I’m not a Louisville fan, so not much of that interested me. What I did take note of was the language.
Speaking of one of the Michigan players, Pitino said: “we knew he could shoot, but we didn’t know he could take us off the bounce.” Understandable. Michigan was quicker off the dribble than I thought. But that’s not the point.
The point is “us.” The point is “we.” Rick Pitino has been doing this so long that he’s fluent in team-speak. And I don’t mean “conversant.” I mean “fluent.”
If you’re learning Spanish, and you stick with it, there will come a time when you can hold an actual conversation in Spanish. The first time you do this, however, you’d still be thinking in English. You are only truly fluent when you can think in Spanish.

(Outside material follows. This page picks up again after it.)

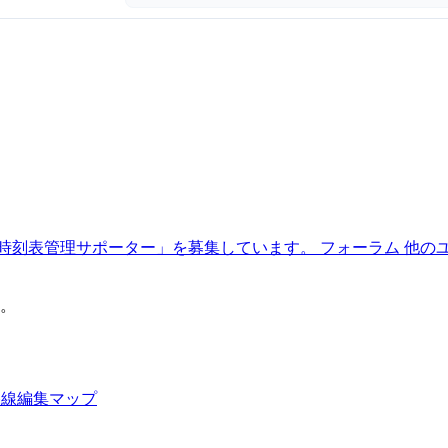
時刻表管理サポーター」を募集しています。
フォーラム
他の
。
路線編集マップ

Now, I can take or leave Rick Pitino. He’s accomplished; he seems like a nice man, but I have no regard for him one way or another. But I can tell you this: Rick Pitino thinks in team. You can see it in how he talks, his immediate reactions, and his mannerisms.
I thought about this last night listening to the nuances of his interviews. His job was, and always has been, to meld a group of teenagers, who individually had been told since they picked up a basketball in 1st grade that they’re the greatest thing since sliced bread, into an unselfish unit. He does this year in and year out, not because he talks team…but because he thinks it.